瓢縁奇也哉

by 奥田亮

ユカリさんのひょうたん(イプ)畑 単管パイプで頑丈につくられている。

大小20個ぐらいできたようです。

10月に入りました。こちら長野県小布施町も朝方は10℃を切る日もあり、少々肌寒くなってきました。それでも日中は汗ばむほど暖かくなることもあり、この温暖差が果実をおいしくするようです。

町は栗や果物を求めるお客さまで賑わっています。町の喧噪からすこし離れたところにあるわが古本屋スワロー亭は、そんな中でもいつもどおりに静かなので、果物やお菓子の袋を持ったお客さまが、ホッとした表情で本をご覧になっていたりします。クールダウンには本屋が最適ですね。

先日、町内で「マルテ珈琲焙煎所」をご夫婦で営んでおられるユウコさんが来られました。ユウコさんはフラの達人で、お仕事の傍らフラダンスを教えておられるのですが、生徒さんのユカリさんが今年、なんとイプ(ハワイのヒョウタン)を栽培されたとのこと。ただ、ヒョウタン栽培は初めてなので教えてほしいとのことでユカリさんと一緒に来られたのでした。写真を拝見すると広大な畑に単管パイプで頑丈な棚を作って栽培されています。そして、くびれの少ない大きな実が20個以上ぶら下がっています。ひゃーこれはすごい。

なんでも、できた実でフラに使うイプ(打楽器)を作りたいということでした。ハワイ語でヒョウタンのことをイプといいますが、そのまま楽器の名前にもなっているのです。イプにはダンスの時に手に持つ小ぶりのものと、伴奏用に使う大きなイプへケがあるようです。イプへケは、くびれの少ない大きなイプの上に小さなイプを接合したもので、地面にドンと叩きつけてリズムを刻みます。ネットでいろいろ調べた結果、栽培されたイプはくびれのない雫型の形状から、イプへケの下の部分に使われるイプではないかと思われます。

ユカリさんに収穫の注意点とその後の中身出しの苦行についてお伝えしたところ、若干怯まれたか、いくつか実をもらってほしいとのこと。こちらも一瞬怯みましたが、口が勝手に「ヨロこんで」と即答していました。

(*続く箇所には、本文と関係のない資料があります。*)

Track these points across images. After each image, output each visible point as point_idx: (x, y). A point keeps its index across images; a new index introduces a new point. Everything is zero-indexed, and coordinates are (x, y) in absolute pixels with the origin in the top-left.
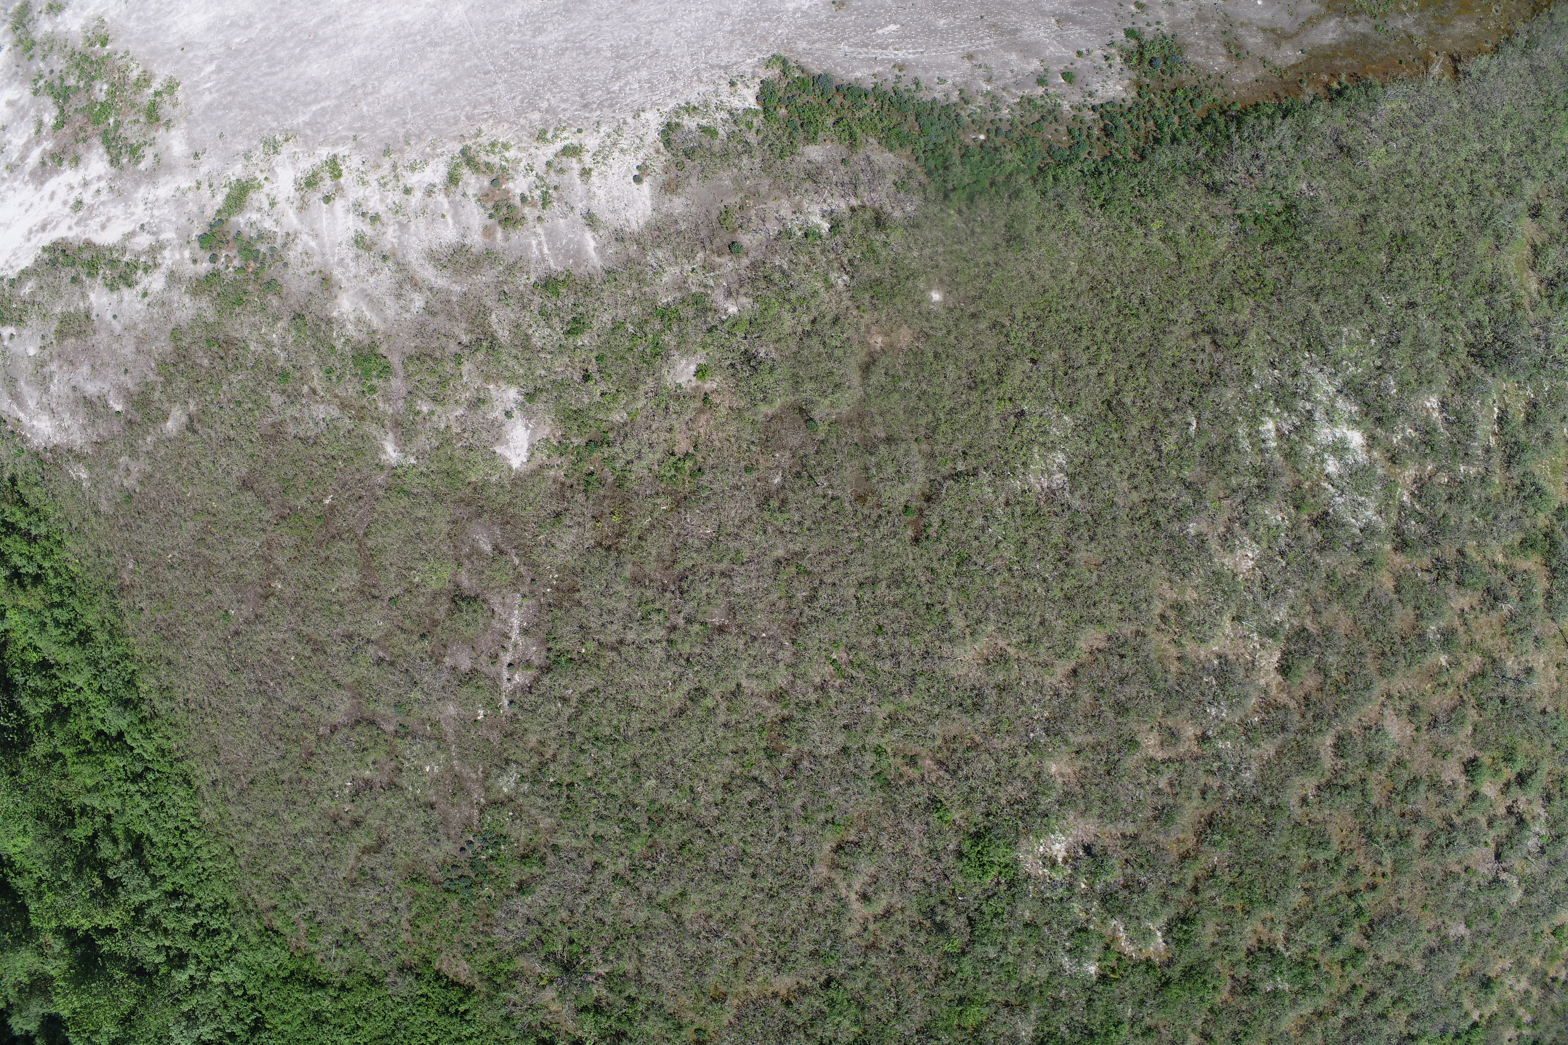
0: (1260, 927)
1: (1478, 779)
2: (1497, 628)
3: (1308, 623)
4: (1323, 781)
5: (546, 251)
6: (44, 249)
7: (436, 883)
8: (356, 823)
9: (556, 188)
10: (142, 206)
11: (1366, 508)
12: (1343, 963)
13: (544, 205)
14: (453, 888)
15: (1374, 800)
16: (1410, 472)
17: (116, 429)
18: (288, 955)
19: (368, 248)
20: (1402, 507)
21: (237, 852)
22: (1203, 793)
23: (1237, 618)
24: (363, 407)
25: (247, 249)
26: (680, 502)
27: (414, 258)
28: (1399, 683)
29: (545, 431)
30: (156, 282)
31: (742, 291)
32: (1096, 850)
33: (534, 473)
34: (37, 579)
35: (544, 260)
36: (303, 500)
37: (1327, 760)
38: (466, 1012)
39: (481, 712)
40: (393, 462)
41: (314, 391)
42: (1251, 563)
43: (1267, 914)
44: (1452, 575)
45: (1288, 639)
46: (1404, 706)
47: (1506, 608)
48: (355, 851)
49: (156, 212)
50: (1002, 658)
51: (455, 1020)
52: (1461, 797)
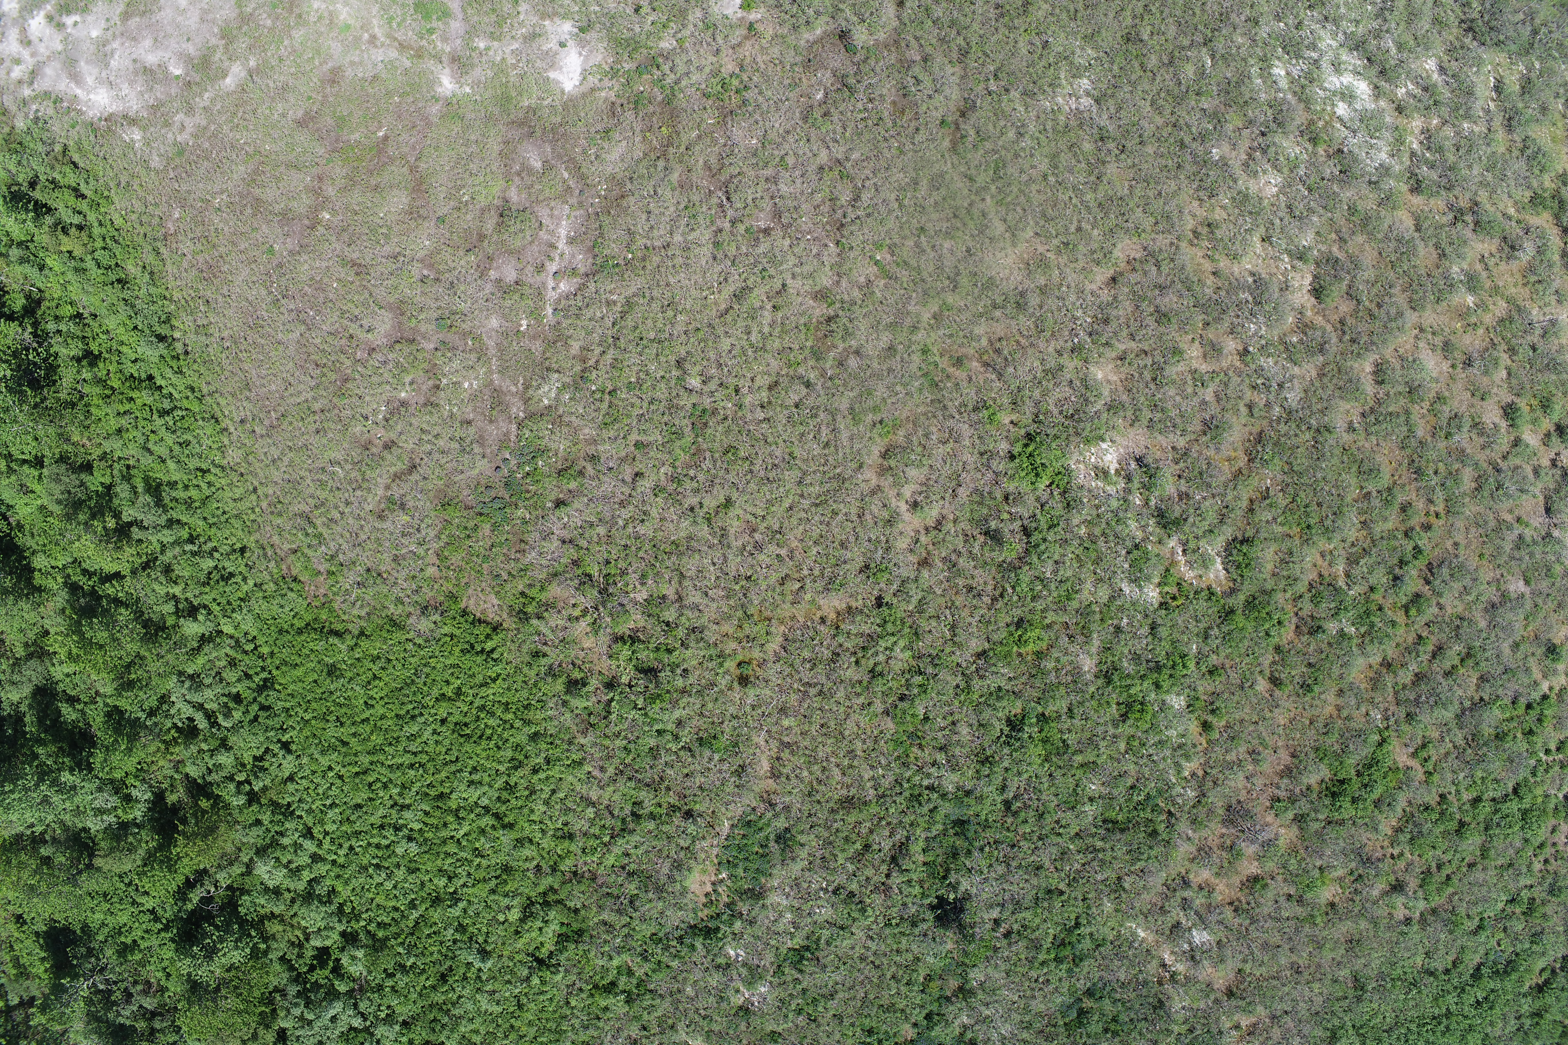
0: (1320, 561)
1: (1518, 422)
2: (1518, 276)
3: (1335, 249)
4: (1367, 408)
7: (467, 508)
8: (389, 446)
11: (1379, 150)
12: (1406, 608)
14: (485, 511)
15: (1420, 433)
16: (1417, 123)
17: (174, 91)
18: (305, 603)
20: (1413, 154)
21: (260, 492)
22: (1250, 407)
23: (1267, 239)
24: (421, 47)
26: (727, 115)
28: (1429, 317)
29: (598, 58)
32: (1148, 462)
33: (584, 96)
36: (357, 134)
37: (1369, 387)
38: (493, 651)
39: (524, 323)
40: (449, 94)
41: (373, 37)
42: (1274, 189)
43: (1323, 544)
44: (1468, 220)
45: (1317, 264)
46: (1438, 340)
47: (1524, 258)
48: (385, 480)
50: (1043, 263)
51: (479, 659)
52: (1504, 441)
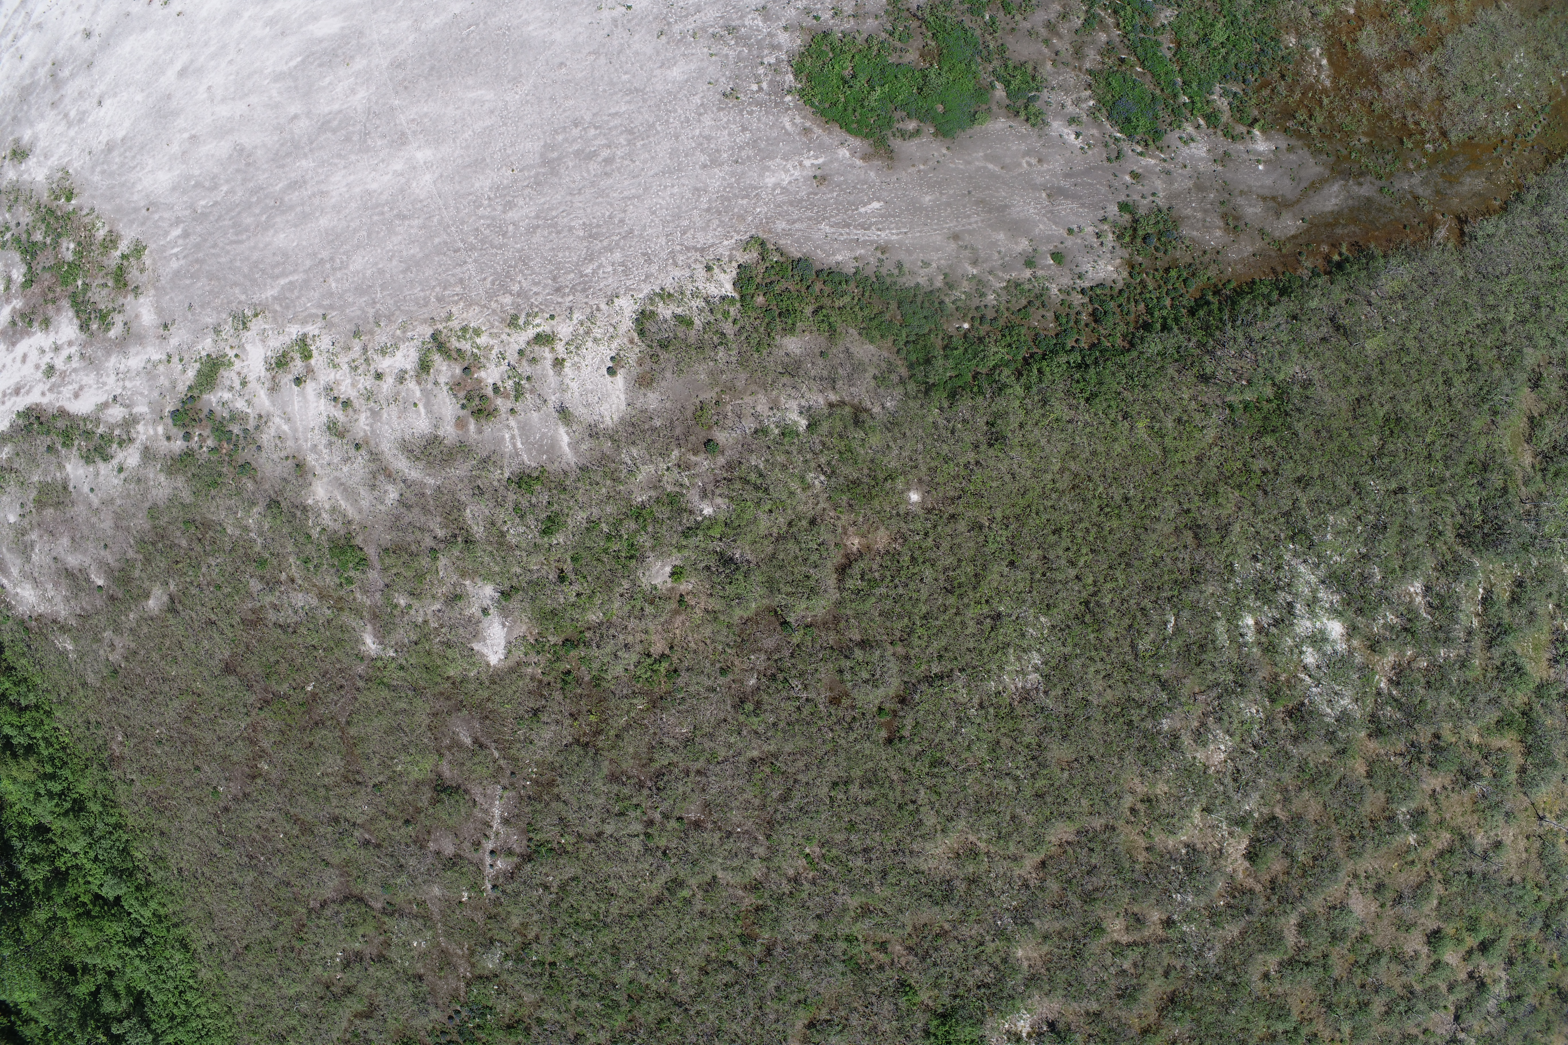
1: (1440, 949)
2: (1469, 806)
3: (1278, 811)
4: (1286, 957)
5: (519, 445)
6: (18, 414)
8: (349, 991)
9: (528, 378)
10: (113, 378)
11: (1342, 697)
13: (517, 398)
15: (1336, 973)
16: (1389, 659)
17: (99, 603)
19: (341, 435)
20: (1379, 694)
21: (234, 1011)
22: (1167, 973)
23: (1207, 810)
24: (341, 598)
25: (220, 429)
26: (656, 703)
27: (387, 448)
28: (1367, 863)
29: (522, 629)
30: (131, 457)
31: (718, 492)
32: (1060, 1026)
33: (512, 670)
34: (30, 750)
35: (517, 455)
36: (285, 686)
37: (1291, 938)
40: (373, 654)
41: (292, 580)
42: (1222, 756)
44: (1426, 757)
45: (1257, 827)
46: (1370, 885)
47: (1477, 788)
48: (348, 1014)
49: (128, 384)
50: (973, 853)
52: (1422, 966)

でれろん暮らし連載・その7」でお伝えしたように、今年はヒョウタンの栽培をしていません。なので、今年の秋はアノ中身出しの苦行がなくて安穏だなあと思っていたのですが、ひょうたんの神様はそれをお許しくださらなかったのです。しかもよく考えてみると、今年栽培がなくなったのは、春に家に保管してあったイプの種が発芽しなかったから、だったのに、秋になって結局イプの実が手元に来てしまったのは、偶然とはいえ不思議な力を感じなくもないのでした。

くびれの少ない雫型のヒョウタン。

数日後、大きなイプを4つ携えてお二人が来られました。ということでいよいよ今年も水漬け〜中身出し作業が始まりました。翌日、穴をあけてさっそく水に浸けました。

ポリバケツを連結し、下に水道の蛇口を取り付けたヒョウタン水漬け専用器。

水漬け。どうなりますことやら。

これからまた、楽器のイプが出来上がるまで、ユカリさんとユウコさんに伴走していくことになりそうです。嗚呼、瓢縁奇也哉、でれろん、でれろん。